Nel tardo pomeriggio di ieri, Vladimir Putin e Xi Jinping si sono rinchiusi per sette ore nei saloni dorati del Cremlino. L’incontro, il più lungo mai avvenuto tra i due leader dall’inizio dell’invasione russa dell’Ucraina, ha prodotto una dichiarazione congiunta di altissimo profilo simbolico: “Le nostre relazioni non sono contro nessuno, ma servono a contrastare il bullismo egemonico”. La formula è scelta con cura. Bullismo, come se le bombe ucraine piovessero per capriccio. Egemonico, ma detto da chi l’egemonia l’ha cercata con carri armati e repressione. La pace, nella narrativa russo-cinese, passa per l’oblio della guerra.
Putin e Xi, le sette ore del teatro imperiale
Non c’è un trattato, non c’è un’alleanza formale. Ma Putin e Xi si intendono, si servono e si tutelano. La Russia ha bisogno della Cina per vendere gas, petrolio, materie prime e comprare droni e tecnologia. La Cina ha bisogno della Russia per evitare l’isolamento strategico, offrendo in cambio copertura diplomatica e retorica. È un patto tra autocrati, privo di cerimonie ma carico di conseguenze. E serve anche a distrarre l’attenzione interna: mentre Xi parla di cooperazione, si intensifica la repressione sugli oppositori. Mentre Putin promette equilibrio, prepara la parata del V-Day e i missili continuano a cadere su Kharkiv.

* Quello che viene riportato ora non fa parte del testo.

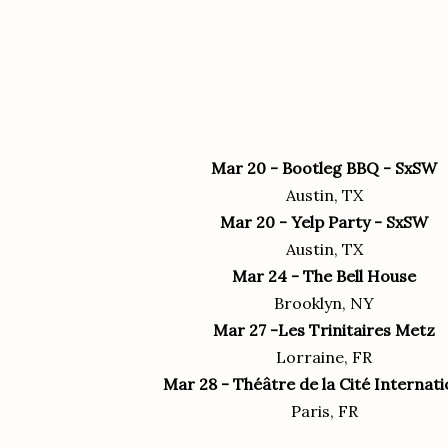
Mar 20 - Bootleg BBQ - SxSW
Austin, TX
Mar 20 - Yelp Party - SxSW
Austin, TX
Mar 24 - The Bell House
Brooklyn, NY
Mar 27 -Les Trinitaires‎ Metz
Lorraine, FR
Mar 28 - Théâtre de la Cité Internati
Paris, FR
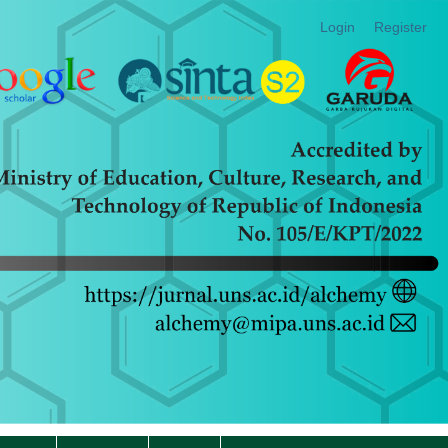
Login
Register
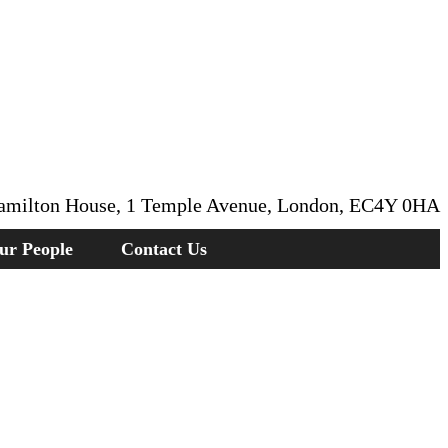
amilton House, 1 Temple Avenue, London, EC4Y 0HA
ur People
Contact Us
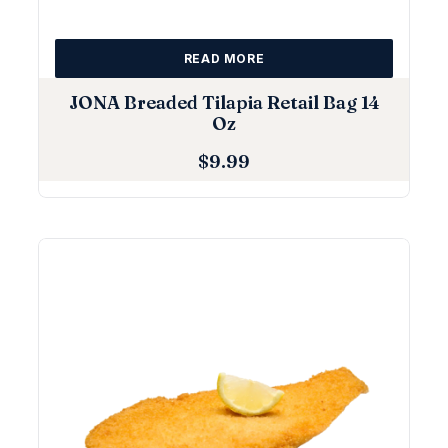
READ MORE
JONA Breaded Tilapia Retail Bag 14
Oz
$
9.99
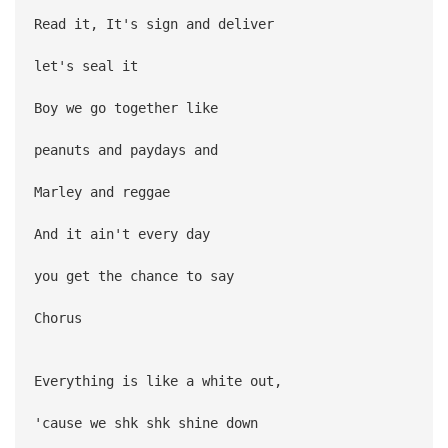
Read it, It's sign and deliver
let's seal it
Boy we go together like
peanuts and paydays and
Marley and reggae
And it ain't every day
you get the chance to say
Chorus
Everything is like a white out,
'cause we shk shk shine down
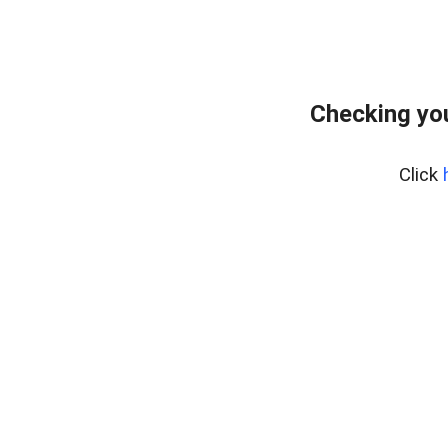
Checking you
Click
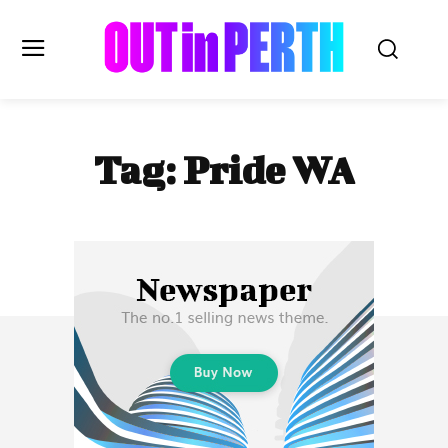
OUTinPERTH
Tag:
Pride WA
Read the News
NEWS
CULTURE
COMMUNITY
LIFESTYLE
HISTORY
LOCAL
Subscribe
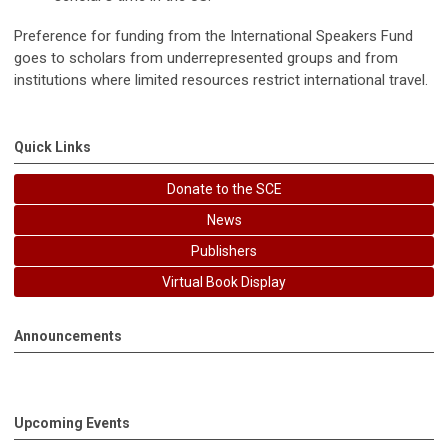
Preference for funding from the International Speakers Fund
goes to scholars from underrepresented groups and from
institutions where limited resources restrict international travel.
Quick Links
Donate to the SCE
News
Publishers
Virtual Book Display
Announcements
Upcoming Events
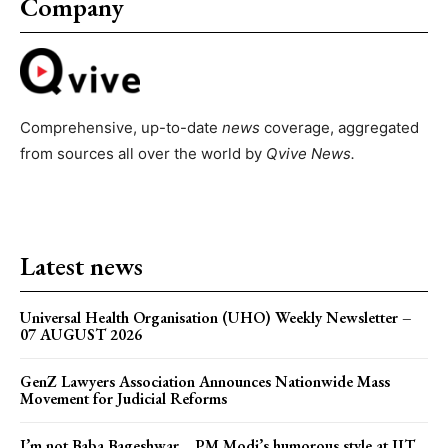
Company
Comprehensive, up-to-date
news
coverage, aggregated
from sources all over the world by
Qvive
News.
Latest news
Universal Health Organisation (UHO) Weekly Newsletter –
07 AUGUST 2026
GenZ Lawyers Association Announces Nationwide Mass
Movement for Judicial Reforms
I’m not Baba Bageshwar… PM Modi’s humorous style at IIT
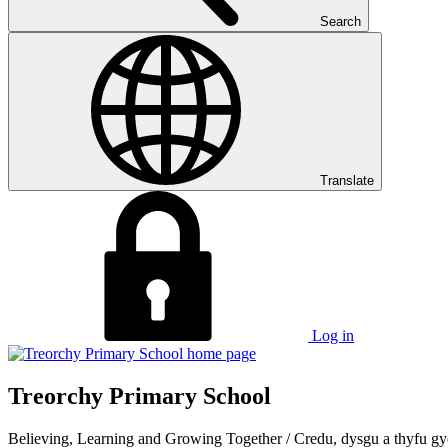
Search
Translate
Log in
Treorchy Primary School
Believing, Learning and Growing Together
/
Credu, dysgu a thyfu gy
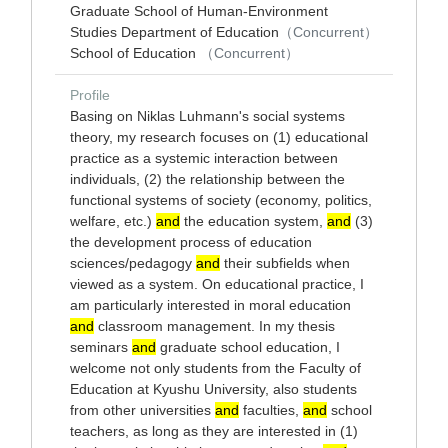
Graduate School of Human-Environment
Studies Department of Education
（Concurrent）
School of Education
（Concurrent）
Profile
Basing on Niklas Luhmann's social systems
theory, my research focuses on (1) educational
practice as a systemic interaction between
individuals, (2) the relationship between the
functional systems of society (economy, politics,
welfare, etc.)
and
the education system,
and
(3)
the development process of education
sciences/pedagogy
and
their subfields when
viewed as a system. On educational practice, I
am particularly interested in moral education
and
classroom management. In my thesis
seminars
and
graduate school education, I
welcome not only students from the Faculty of
Education at Kyushu University, also students
from other universities
and
faculties,
and
school
teachers, as long as they are interested in (1)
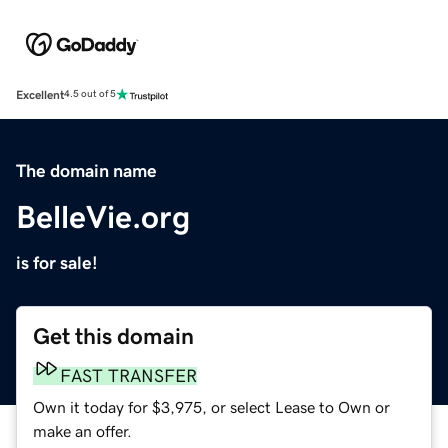
Excellent
4.5 out of 5
The domain name
BelleVie.org
is for sale!
Get this domain
FAST TRANSFER
Own it today for $3,975, or select Lease to Own or
make an offer.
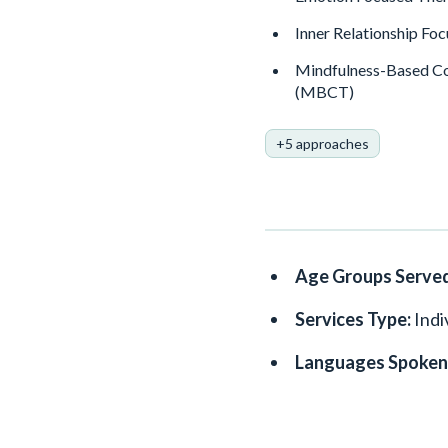
Inner Relationship Foc
Mindfulness-Based Co
(MBCT)
+5 approaches
Age Groups Serve
Services Type:
Indi
Languages Spoken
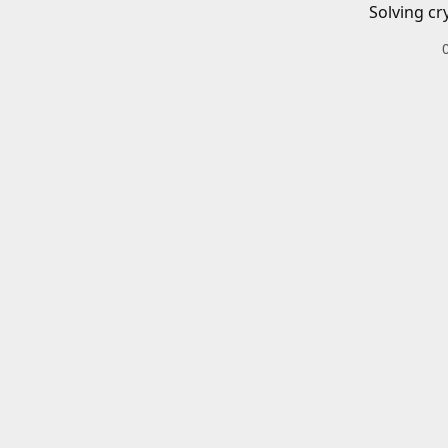
Solving cr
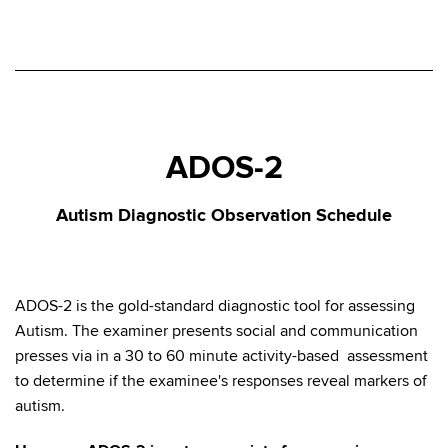
ADOS-2
Autism Diagnostic Observation Schedule
ADOS-2 is the gold-standard diagnostic tool for assessing
Autism. The examiner presents social and communication
presses via in a 30 to 60 minute activity-based assessment
to determine if the examinee's responses reveal markers of
autism.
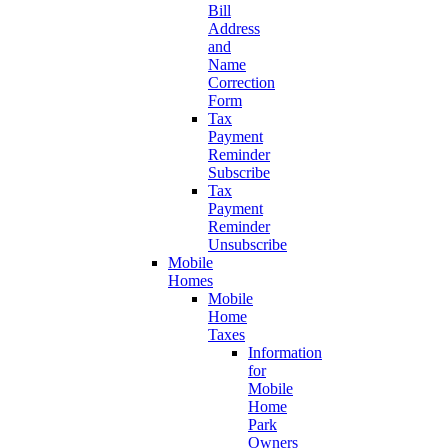
Bill
Address
and
Name
Correction
Form
Tax
Payment
Reminder
Subscribe
Tax
Payment
Reminder
Unsubscribe
Mobile
Homes
Mobile
Home
Taxes
Information
for
Mobile
Home
Park
Owners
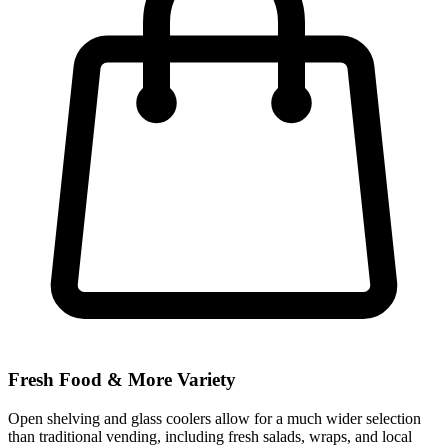
Fresh Food & More Variety
Open shelving and glass coolers allow for a much wider selection
than traditional vending, including fresh salads, wraps, and local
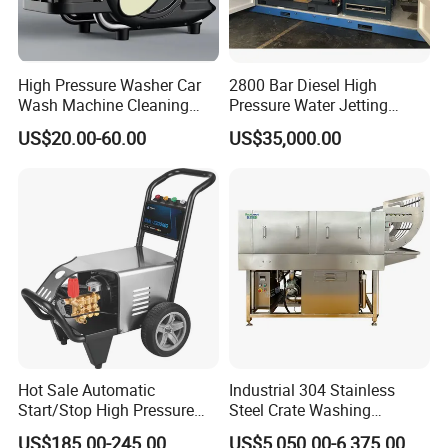
area cleaning tasks in a short time, saving energy and labor costs.
Packaging & Shipping
High Pressure Washer Car
2800 Bar Diesel High
Wash Machine Cleaning
Pressure Water Jetting
Packaging Details: Carton Box/Wooden box
Equipment Automatic Water
Pump
US$20.00-60.00
US$35,000.00
Port: Guangzhou
Jet Cleaner for Cleaning
Step
Lead time:
Est. Time(days)
7
15
negotiated
To be
Hot Sale Automatic
Industrial 304 Stainless
Start/Stop High Pressure
Steel Crate Washing
Electric Portable Car Washer
Machine for Slaughter
US$185.00-245.00
US$5,050.00-6,375.00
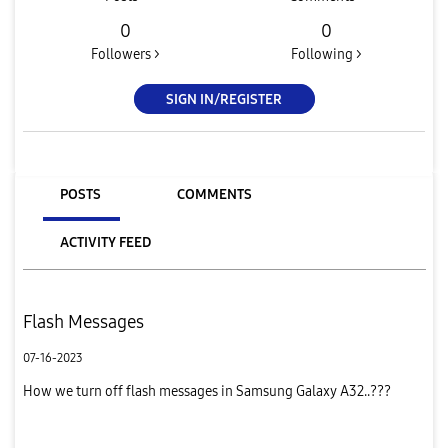
0
0
Followers >
Following >
SIGN IN/REGISTER
POSTS
COMMENTS
ACTIVITY FEED
Flash Messages
07-16-2023
How we turn off flash messages in Samsung Galaxy A32..???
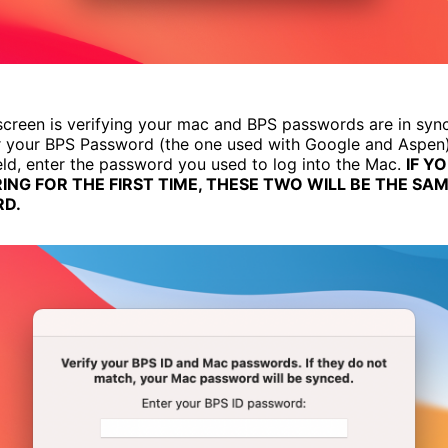
creen is verifying your mac and BPS passwords are in sync. 
er your BPS Password (the one used with Google and Aspen).
eld, enter the password you used to log into the Mac.
IF Y
ING FOR THE FIRST TIME, THESE TWO WILL BE THE SA
D.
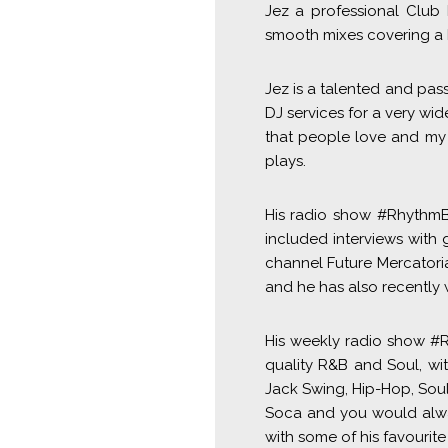
Jez a professional Club
smooth mixes covering a 
Jez is a talented and pas
DJ services for a very wid
that people love and my 
plays.
His radio show #RhythmBe
included interviews with 
channel Future Mercatori
and he has also recently 
His weekly radio show #R
quality R&B and Soul, wi
Jack Swing, Hip-Hop, Sou
Soca and you would alway
with some of his favourit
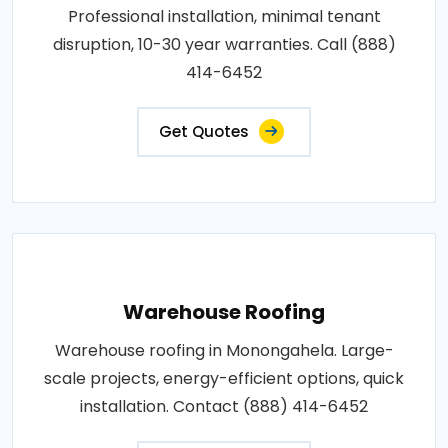
Professional installation, minimal tenant
disruption, 10-30 year warranties. Call (888)
414-6452
Get Quotes
Warehouse Roofing
Warehouse roofing in Monongahela. Large-
scale projects, energy-efficient options, quick
installation. Contact (888) 414-6452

Sette ore per riscrivere la mappa, mentre Zelensky denuncia il cinismo
Zelensky, da Kiev, non ha atteso la fine dell’incontro. Ha detto: “Domani vedremo una parata di cinismo e menzogne”. E i fatti gli danno ragione. Perché nella notte, mentre Mosca e Pechino proclamavano una “tregua fragile”, i raid russi hanno colpito infrastrutture energetiche e postazioni civili. Non è una tregua, è marketing geopolitico. È l’ennesima copertura diplomatica per una guerra che non si vuole fermare, ma che si preferisce negare. Le parole di Xi, secondo cui “abbiamo difeso la pace spalla a spalla”, suonano come una battuta in uno spettacolo tragico.
L’eredità dell’8 maggio tra retorica e macerie
Il Giorno della Vittoria, per la Russia, è molto più di una commemorazione storica. È la coreografia ufficiale del potere. La parata serve a legittimare l’ordine attuale con l’eroismo del passato. Ma quest’anno sarà diversa. Più piccola, più blindata, più stonata. La guerra in Ucraina ha tolto smalto alle celebrazioni. I caduti russi non sono più solo quelli del 1945, ma anche i ragazzi spediti al fronte con pochi mesi di addestramento e senza ritorno. E mentre Putin parla con Xi di “relazioni al livello più alto della storia”, i soldati russi tornano a casa in silenzio, dentro sacchi di plastica.
Un Giano bifronte del XXI secolo
Putin e Xi mostrano i muscoli ma con i guanti. Dicono “pace” e praticano il dominio. Parlano di “multipolarismo” ma temono ogni forma di dissenso interno. Costruiscono una retorica alternativa all’Occidente, ma ne imitano le forme, lo stile, i simboli del potere. È il Giano bifronte del XXI secolo: nazionalista e internazionalista, bellicista e pacificato, moderno e profondamente antico. E se davvero vogliono riscrivere l’ordine mondiale, dovranno prima convincere i propri popoli che il prezzo del silenzio vale la narrazione che gli stanno vendendo.